A quadratic function is a type of polynomial that is characterized by its highest degree being two. This means the variable (commonly represented as x) is squared. Quadratic functions are commonly written in the form f(x) = ax^2 + bx + c Here,

• a is the coefficient of the squared term,
• b is the coefficient of the linear term,
• c is the constant term.

Quadratic functions graph as parabolas, which are U-shaped curves. These can open upwards or downwards depending on the sign of the coefficient a. If a > 0, the parabola opens upwards. If a < 0, it opens downwards. Understanding the structure of quadratic functions is key to analyzing their properties, such as finding the vertex.

The standard form of a quadratic function is: f(x) = ax^2 + bx + c This form is useful because it provides a straightforward way to identify the coefficients a, b, and c. For example, in the function given in the exercise, f(x) = -3x^2 we can see that:

• a = -3
• b = 0
• c = 0

Identifying these coefficients is an essential step before moving to vertex calculation. The standard form clearly presents the basic elements needed for further analysis, such as determining the direction the parabola opens and calculating the vertex.

Another helpful way to write a quadratic function is in vertex form: f(x) = a(x-h)^2 + k In this form,

• (h, k) represents the vertex of the parabola.
• a still determines the direction and width of the parabola.

The vertex form is particularly useful because it allows you to easily identify the vertex without any further calculations. Converting from standard form to vertex form may involve completing the square, but once you have the vertex form, the vertex of the parabola is directly visible. In our exercise, converting f(x) = -3x^2 to vertex form would show that the vertex is at (0, 0), since the equation fits the structure of a(x-h)^2 + k with h=0 and k=0.
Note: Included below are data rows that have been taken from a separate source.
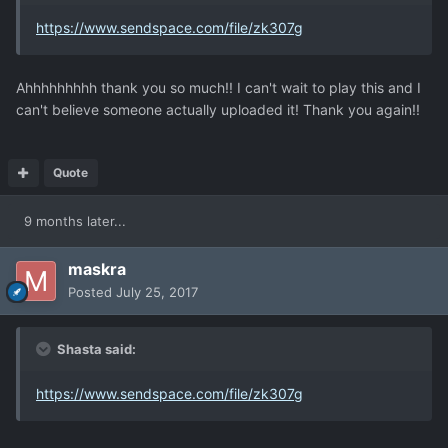
https://www.sendspace.com/file/zk307g
Ahhhhhhhhh thank you so much!! I can't wait to play this and I
can't believe someone actually uploaded it! Thank you again!!
Quote
9 months later...
maskra
Posted
July 25, 2017
Shasta said:
https://www.sendspace.com/file/zk307g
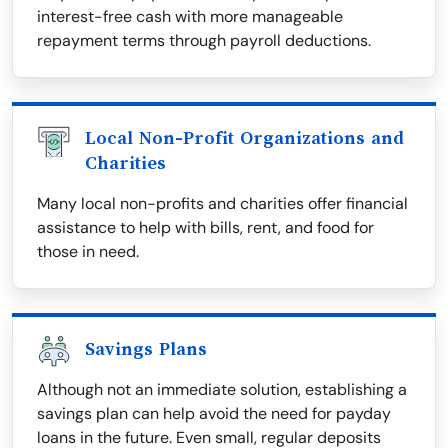
interest-free cash with more manageable
repayment terms through payroll deductions.
Local Non-Profit Organizations and
Charities
Many local non-profits and charities offer financial
assistance to help with bills, rent, and food for
those in need.
Savings Plans
Although not an immediate solution, establishing a
savings plan can help avoid the need for payday
loans in the future. Even small, regular deposits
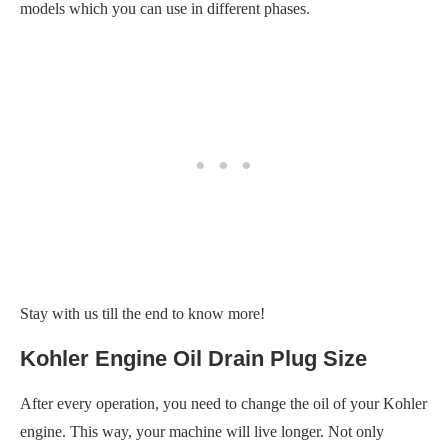
models which you can use in different phases.
Stay with us till the end to know more!
Kohler Engine Oil Drain Plug Size
After every operation, you need to change the oil of your Kohler
engine. This way, your machine will live longer. Not only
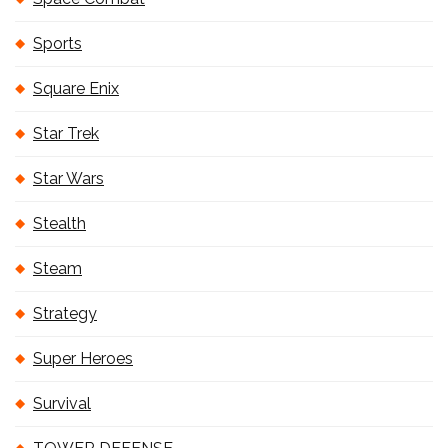
Sports
Square Enix
Star Trek
Star Wars
Stealth
Steam
Strategy
Super Heroes
Survival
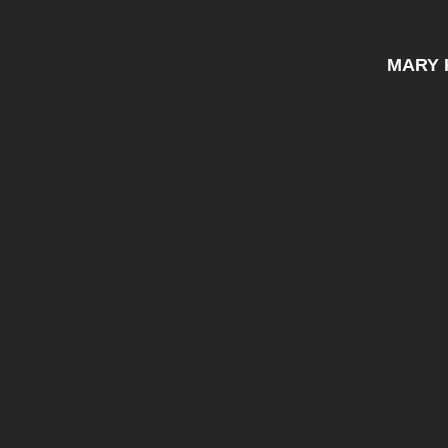
MARY K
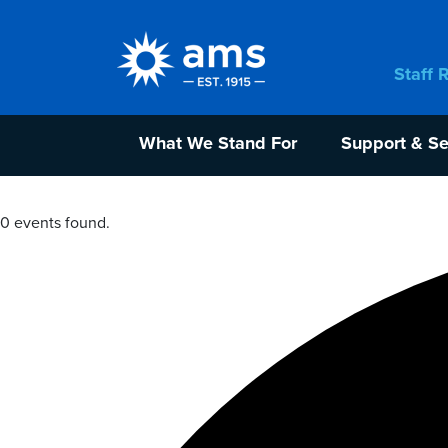
Staff 
What We Stand For
Support & Se
0 events found.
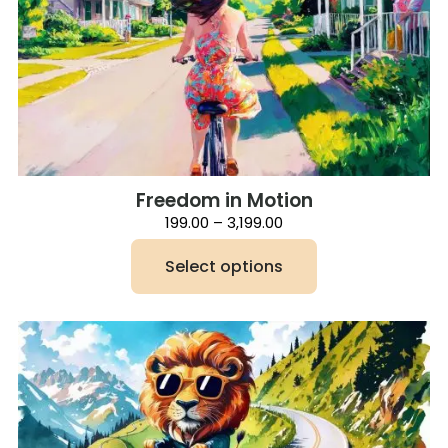
Freedom in Motion
Price
199.00
–
3,199.00
range:
₹199.00
Select options
through
₹3,199.00
This
product
has
multiple
variants.
The
options
may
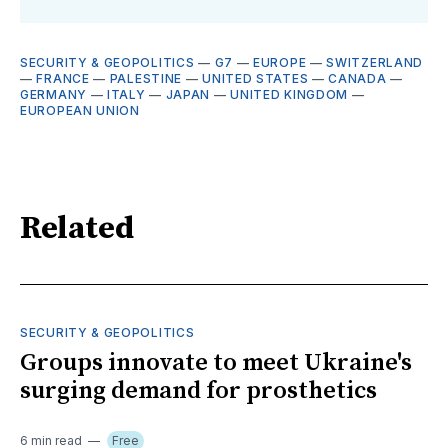
SECURITY & GEOPOLITICS
—
G7
—
EUROPE
—
SWITZERLAND
—
FRANCE
—
PALESTINE
—
UNITED STATES
—
CANADA
—
GERMANY
—
ITALY
—
JAPAN
—
UNITED KINGDOM
—
EUROPEAN UNION
Related
SECURITY & GEOPOLITICS
Groups innovate to meet Ukraine's
surging demand for prosthetics
6 min read
Free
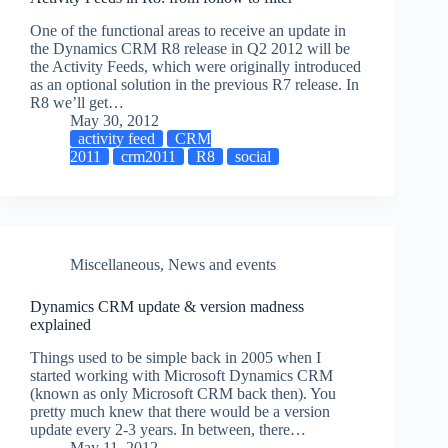
One of the functional areas to receive an update in
the Dynamics CRM R8 release in Q2 2012 will be
the Activity Feeds, which were originally introduced
as an optional solution in the previous R7 release. In
R8 we’ll get…
May 30, 2012
activity feed
CRM
2011
crm2011
R8
social
Miscellaneous
,
News and events
Dynamics CRM update & version madness
explained
Things used to be simple back in 2005 when I
started working with Microsoft Dynamics CRM
(known as only Microsoft CRM back then). You
pretty much knew that there would be a version
update every 2-3 years. In between, there…
May 11, 2012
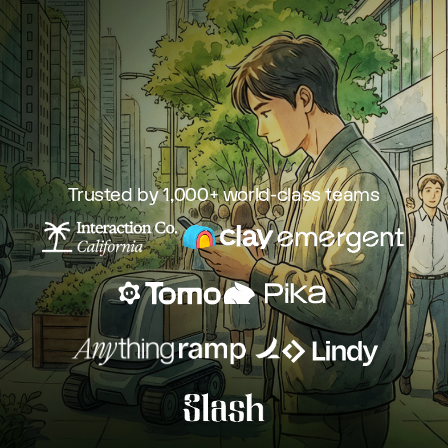
Trusted by 1,000+ world-class teams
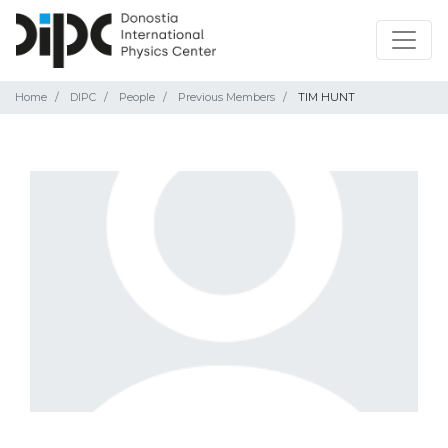
Home
DIPC
People
Previous Members
TIM HUNT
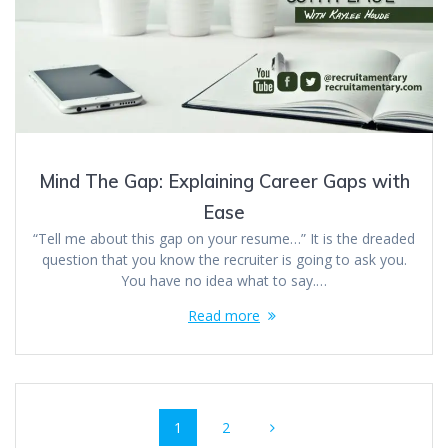
Mind The Gap: Explaining Career Gaps with
Ease
“Tell me about this gap on your resume…” It is the dreaded
question that you know the recruiter is going to ask you.
You have no idea what to say.…
Read more
Posts
Page
Page
1
2
navigation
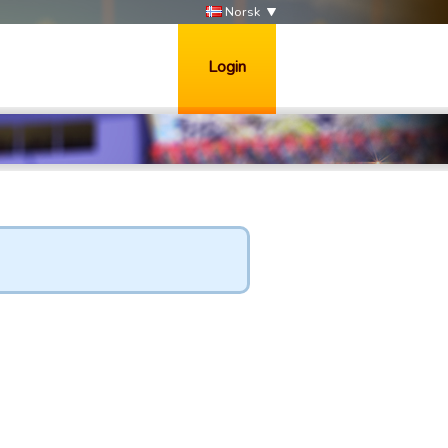
Norsk
Login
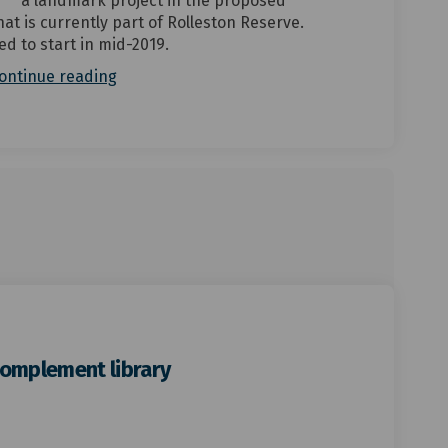
a landmark project in the proposed
at is currently part of Rolleston Reserve.
ed to start in mid-2019.
ontinue reading
complement library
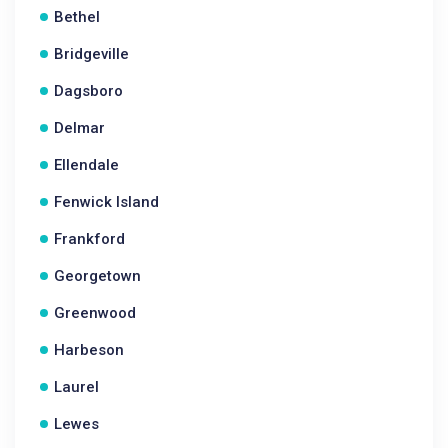
Bethel
Bridgeville
Dagsboro
Delmar
Ellendale
Fenwick Island
Frankford
Georgetown
Greenwood
Harbeson
Laurel
Lewes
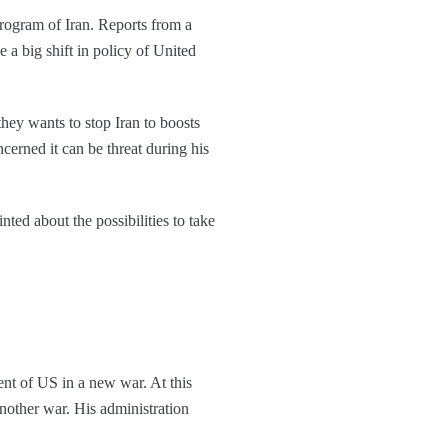
 program of Iran. Reports from a
e a big shift in policy of United
hey wants to stop Iran to boosts
cerned it can be threat during his
ed about the possibilities to take
ment of US in a new war. At this
another war. His administration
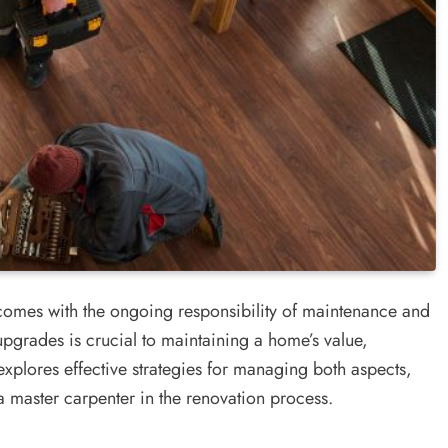
comes with the ongoing responsibility of maintenance and
upgrades is crucial to maintaining a home’s value,
explores effective strategies for managing both aspects,
a master carpenter in the renovation process.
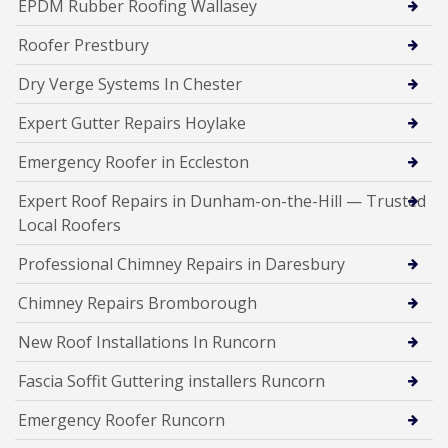
EPDM Rubber Roofing Wallasey
Roofer Prestbury
Dry Verge Systems In Chester
Expert Gutter Repairs Hoylake
Emergency Roofer in Eccleston
Expert Roof Repairs in Dunham-on-the-Hill — Trusted
Local Roofers
Professional Chimney Repairs in Daresbury
Chimney Repairs Bromborough
New Roof Installations In Runcorn
Fascia Soffit Guttering installers Runcorn
Emergency Roofer Runcorn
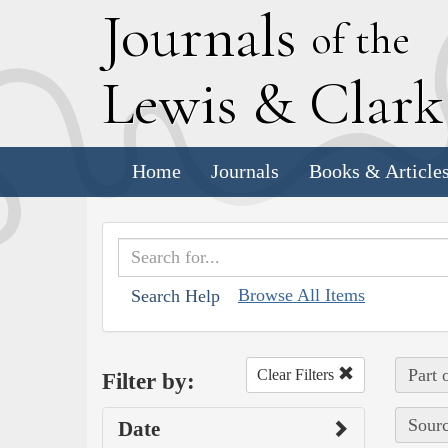
J
ournals
of the
L
ewis
&
C
lar
Home
Journals
Books & Article
Browse All Items
Search Help
Part 
Clear Filters
Filter by:
Sourc
Date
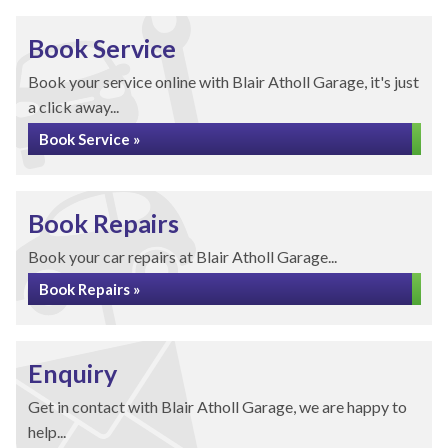
Book Service
Book your service online with Blair Atholl Garage, it's just
a click away...
Book Service »
Book Repairs
Book your car repairs at Blair Atholl Garage...
Book Repairs »
Enquiry
Get in contact with Blair Atholl Garage, we are happy to
help...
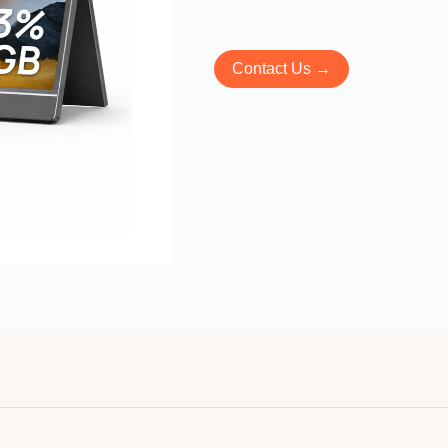
Contact Us →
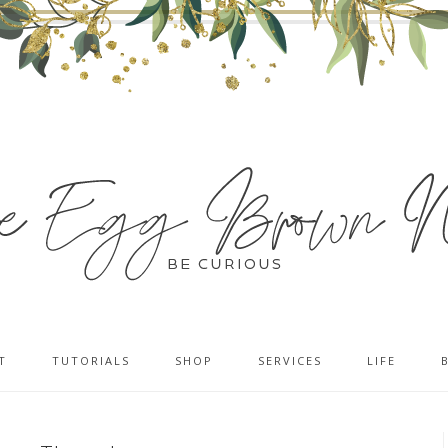
T
TUTORIALS
SHOP
SERVICES
LIFE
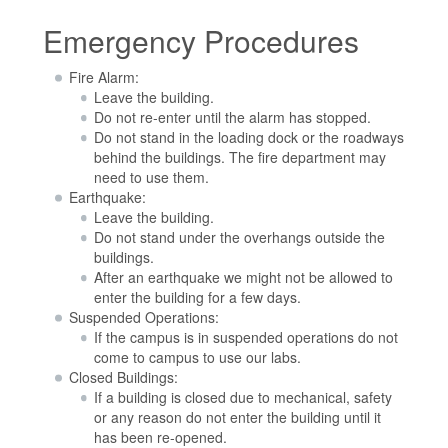
Emergency Procedures
Fire Alarm:
Leave the building.
Do not re-enter until the alarm has stopped.
Do not stand in the loading dock or the roadways
behind the buildings. The fire department may
need to use them.
Earthquake:
Leave the building.
Do not stand under the overhangs outside the
buildings.
After an earthquake we might not be allowed to
enter the building for a few days.
Suspended Operations:
If the campus is in suspended operations do not
come to campus to use our labs.
Closed Buildings:
If a building is closed due to mechanical, safety
or any reason do not enter the building until it
has been re-opened.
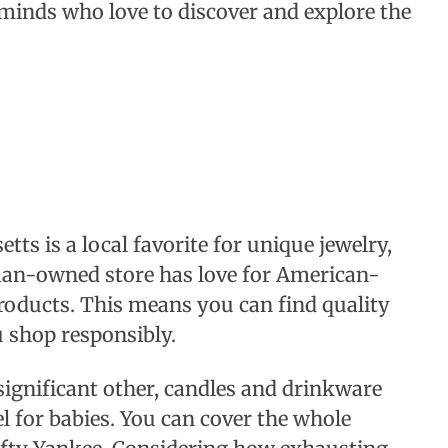
 minds who love to discover and explore the
ts is a local favorite for unique jewelry,
man-owned store has love for American-
roducts. This means you can find quality
u shop responsibly.
significant other, candles and drinkware
l for babies. You can cover the whole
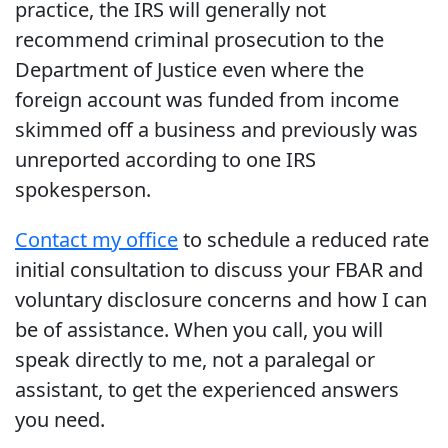
practice, the IRS will generally not
recommend criminal prosecution to the
Department of Justice even where the
foreign account was funded from income
skimmed off a business and previously was
unreported according to one IRS
spokesperson.
Contact my office
to schedule a reduced rate
initial consultation to discuss your FBAR and
voluntary disclosure concerns and how I can
be of assistance. When you call, you will
speak directly to me, not a paralegal or
assistant, to get the experienced answers
you need.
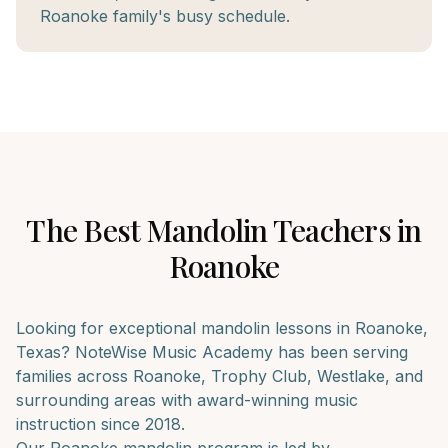
Roanoke family's busy schedule.
The Best
Mandolin
Teachers in
Roanoke
Looking for exceptional
mandolin
lessons in
Roanoke
,
Texas? NoteWise Music Academy has been serving
families across
Roanoke, Trophy Club, Westlake
, and
surrounding areas with award-winning music
instruction since 2018.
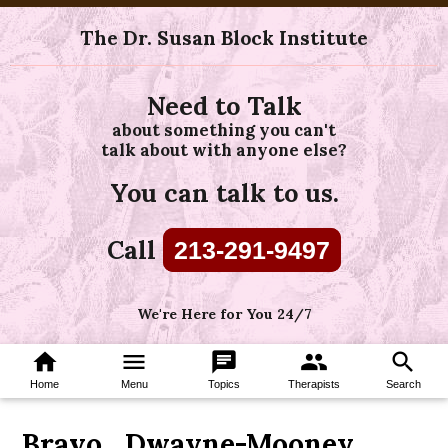
The Dr. Susan Block Institute
Need to Talk
about something you can't
talk about with anyone else?
You can talk to us.
Call
213-291-9497
We're Here for You 24/7
home
menu
chat
group
search
Home
Menu
Topics
Therapists
Search
Bravo_Dwayne-Mooney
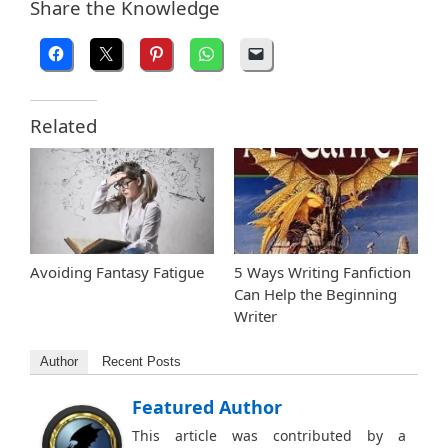
Share the Knowledge
Related
Avoiding Fantasy Fatigue
5 Ways Writing Fanfiction
Can Help the Beginning
Writer
Author
Recent Posts
Featured Author
This article was contributed by a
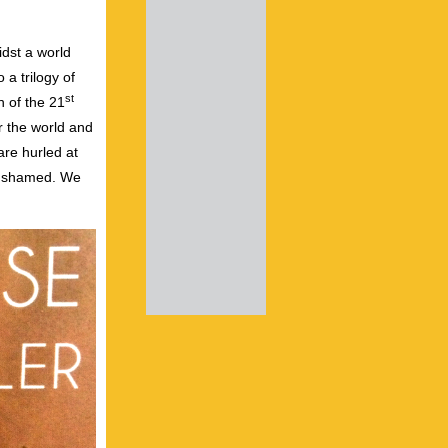
idst a world
 a trilogy of
st
n of the 21
r the world and
are hurled at
ng shamed. We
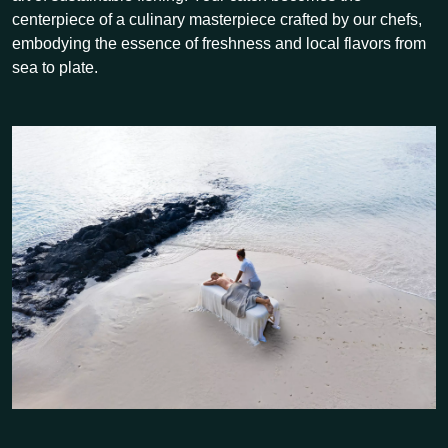
centerpiece of a culinary masterpiece crafted by our chefs,
embodying the essence of freshness and local flavors from
sea to plate.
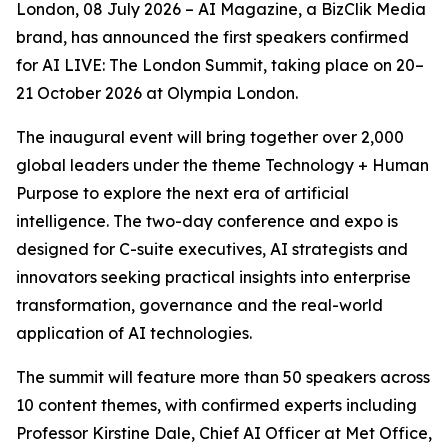
London, 08 July 2026 – AI Magazine, a BizClik Media
brand, has announced the first speakers confirmed
for AI LIVE: The London Summit, taking place on 20–
21 October 2026 at Olympia London.
The inaugural event will bring together over 2,000
global leaders under the theme Technology + Human
Purpose to explore the next era of artificial
intelligence. The two-day conference and expo is
designed for C-suite executives, AI strategists and
innovators seeking practical insights into enterprise
transformation, governance and the real-world
application of AI technologies.
The summit will feature more than 50 speakers across
10 content themes, with confirmed experts including
Professor Kirstine Dale, Chief AI Officer at Met Office,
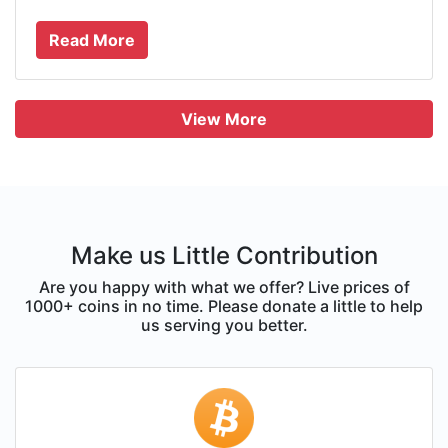
Read More
View More
Make us Little Contribution
Are you happy with what we offer? Live prices of
1000+ coins in no time. Please donate a little to help
us serving you better.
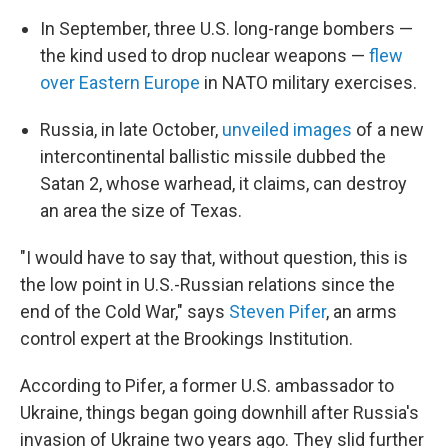
In September, three U.S. long-range bombers —
the kind used to drop nuclear weapons —
flew
over Eastern Europe
in NATO military exercises.
Russia, in late October,
unveiled images
of a new
intercontinental ballistic missile dubbed the
Satan 2, whose warhead, it claims, can destroy
an area the size of Texas.
"I would have to say that, without question, this is
the low point in U.S.-Russian relations since the
end of the Cold War," says
Steven Pifer
, an arms
control expert at the Brookings Institution.
According to Pifer, a former U.S. ambassador to
Ukraine, things began going downhill after Russia's
invasion of Ukraine two years ago. They slid further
To find the vertex of a quadratic function in standard form, you can use a simple formula. For the standard form f(x) = ax^2 + bx + c the vertex (h, k) can be found using:

• h = -b/(2a)
• k = f(h)

For the given function f(x) = -3x^2 we have a = -3, b = 0, and c = 0. Using the formula:

• h = -0/(2*-3) = 0
• k = f(0) = -3(0)^2 = 0

Therefore, the vertex is at (0, 0). Calculating the vertex is an essential skill, as it allows you to identify the highest or lowest point of the parabola. This is critical in graphing the parabola and understanding its behavior.